*Document passage*:
········

Dolna Banjica (Долна Бањица; Aşağı Banisa; Banjicë e Poshtme) is a village in the municipality of Gostivar, North Macedonia. Its FIPS code was MK27.

==History==
Dolna Banjica is attested in the 1467/68 Ottoman tax registry (defter) for the Nahiyah of Kalkandelen. The village had a total of 34 Christian households, 2 widows and 2 bachelors.

A policy of Turkification of the Albanian population was employed by the Yugoslav authorities in cooperation with the Turkish government, stretching the period of 1948–1959. Starting in 1948, Turkish schools were opened in areas with large Albanian majorities, such as Gorna Banjica and Dolna Banjica.

==Demographics==

According to the 1942 Albanian census, Dolna Banjica was inhabited by 987 Muslim Albanians, 139 Serbophone Orthodox Albanians, 25 Serbs and 11 Macedonians.

The Yugoslav census of 1953 recorded 1,445 people of whom 939 were Albanians, 264 Macedonians, 218 Turks, 13 Romani and 11 others. The 1961 Yugoslav census recorded 1,498 people of whom 240 were Albanians, 898 Turks, 325 Macedonians and 35 others. The 1971 census recorded 2,484 people of whom 729 were Albanians, 1,074 Turks, 656 Macedonian and 25 others. The 1981 Yugoslav census recorded 4,251 people of whom 1,540 were Albanians, 1,405 Macedonians, 1,234 Turks, 25 Bosniaks and 47others. The Macedonian census of 1994 recorded 5,408 people of whom 2,810 were Albanians, 1,236 Turks, 1,150 Macedonians, 189 Romani and 23 others.

········

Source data
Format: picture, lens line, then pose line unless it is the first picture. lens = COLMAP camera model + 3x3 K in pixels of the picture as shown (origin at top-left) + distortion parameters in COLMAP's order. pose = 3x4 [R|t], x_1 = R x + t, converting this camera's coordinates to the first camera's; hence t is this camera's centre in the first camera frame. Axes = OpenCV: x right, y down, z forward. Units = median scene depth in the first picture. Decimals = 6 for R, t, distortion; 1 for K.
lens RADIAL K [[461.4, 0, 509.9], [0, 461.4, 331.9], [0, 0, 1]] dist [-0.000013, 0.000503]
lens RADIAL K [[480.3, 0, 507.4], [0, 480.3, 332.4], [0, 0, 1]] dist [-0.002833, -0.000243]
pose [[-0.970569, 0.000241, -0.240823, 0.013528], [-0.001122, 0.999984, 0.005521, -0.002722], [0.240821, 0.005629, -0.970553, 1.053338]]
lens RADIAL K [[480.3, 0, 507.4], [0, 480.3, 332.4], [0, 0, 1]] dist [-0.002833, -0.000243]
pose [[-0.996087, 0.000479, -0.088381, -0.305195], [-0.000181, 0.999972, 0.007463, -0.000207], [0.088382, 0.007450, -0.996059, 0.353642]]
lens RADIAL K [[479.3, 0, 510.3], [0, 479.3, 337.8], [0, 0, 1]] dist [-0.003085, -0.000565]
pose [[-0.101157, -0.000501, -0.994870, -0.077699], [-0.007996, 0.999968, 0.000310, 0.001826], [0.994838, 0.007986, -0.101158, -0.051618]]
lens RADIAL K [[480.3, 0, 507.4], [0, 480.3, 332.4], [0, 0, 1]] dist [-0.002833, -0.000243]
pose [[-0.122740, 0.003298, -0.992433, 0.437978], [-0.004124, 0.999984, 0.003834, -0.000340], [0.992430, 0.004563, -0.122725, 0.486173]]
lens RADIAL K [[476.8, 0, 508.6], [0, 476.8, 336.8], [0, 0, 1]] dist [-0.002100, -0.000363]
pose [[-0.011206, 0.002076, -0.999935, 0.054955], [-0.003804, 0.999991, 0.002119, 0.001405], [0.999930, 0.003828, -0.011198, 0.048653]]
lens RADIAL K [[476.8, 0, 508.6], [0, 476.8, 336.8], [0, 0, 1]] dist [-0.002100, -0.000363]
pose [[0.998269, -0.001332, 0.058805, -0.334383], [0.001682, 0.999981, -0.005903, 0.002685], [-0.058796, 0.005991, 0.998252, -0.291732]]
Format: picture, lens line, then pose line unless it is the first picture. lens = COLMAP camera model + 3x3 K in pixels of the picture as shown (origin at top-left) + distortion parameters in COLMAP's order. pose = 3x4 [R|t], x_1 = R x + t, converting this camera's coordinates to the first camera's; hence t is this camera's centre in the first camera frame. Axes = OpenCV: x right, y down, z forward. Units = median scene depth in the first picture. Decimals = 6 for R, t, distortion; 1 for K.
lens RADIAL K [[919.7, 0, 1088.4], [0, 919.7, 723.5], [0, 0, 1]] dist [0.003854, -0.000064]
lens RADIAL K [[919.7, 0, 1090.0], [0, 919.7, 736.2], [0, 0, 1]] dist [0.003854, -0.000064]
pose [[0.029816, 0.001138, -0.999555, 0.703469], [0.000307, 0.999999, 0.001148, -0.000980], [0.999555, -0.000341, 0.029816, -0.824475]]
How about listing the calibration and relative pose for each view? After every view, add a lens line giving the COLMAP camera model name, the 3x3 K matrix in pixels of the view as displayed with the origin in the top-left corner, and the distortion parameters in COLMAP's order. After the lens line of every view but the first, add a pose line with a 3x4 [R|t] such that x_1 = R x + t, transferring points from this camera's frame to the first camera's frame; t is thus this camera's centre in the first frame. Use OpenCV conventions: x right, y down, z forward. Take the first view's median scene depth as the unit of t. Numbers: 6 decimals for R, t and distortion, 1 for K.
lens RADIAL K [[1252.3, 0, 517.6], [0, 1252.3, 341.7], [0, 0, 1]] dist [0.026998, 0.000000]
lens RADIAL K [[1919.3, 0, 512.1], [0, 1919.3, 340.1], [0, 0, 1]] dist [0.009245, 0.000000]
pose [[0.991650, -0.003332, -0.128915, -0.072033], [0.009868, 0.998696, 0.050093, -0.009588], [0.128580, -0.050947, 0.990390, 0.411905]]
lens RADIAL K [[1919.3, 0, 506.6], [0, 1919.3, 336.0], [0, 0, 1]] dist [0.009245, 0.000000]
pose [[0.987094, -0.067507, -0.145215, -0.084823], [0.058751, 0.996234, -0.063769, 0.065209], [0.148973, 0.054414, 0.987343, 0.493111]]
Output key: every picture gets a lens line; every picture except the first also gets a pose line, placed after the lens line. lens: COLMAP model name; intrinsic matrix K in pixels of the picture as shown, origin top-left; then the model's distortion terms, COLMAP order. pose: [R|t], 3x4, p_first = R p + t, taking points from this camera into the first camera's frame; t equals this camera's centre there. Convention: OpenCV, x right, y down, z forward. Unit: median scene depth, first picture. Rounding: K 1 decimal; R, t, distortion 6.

········

*Problem to solve*: In the Dolna Banjica passage, reproduce the stretch from "Dolna Banjica (Долна" through "and Dolna Banjica.", replacing "households" with "homes". The rows above are not needed for this.

*Solved problem*:
Dolna Banjica (Долна Бањица; Aşağı Banisa; Banjicë e Poshtme) is a village in the municipality of Gostivar, North Macedonia. Its FIPS code was MK27.

==History==
Dolna Banjica is attested in the 1467/68 Ottoman tax registry (defter) for the Nahiyah of Kalkandelen. The village had a total of 34 Christian homes, 2 widows and 2 bachelors.

A policy of Turkification of the Albanian population was employed by the Yugoslav authorities in cooperation with the Turkish government, stretching the period of 1948–1959. Starting in 1948, Turkish schools were opened in areas with large Albanian majorities, such as Gorna Banjica and Dolna Banjica.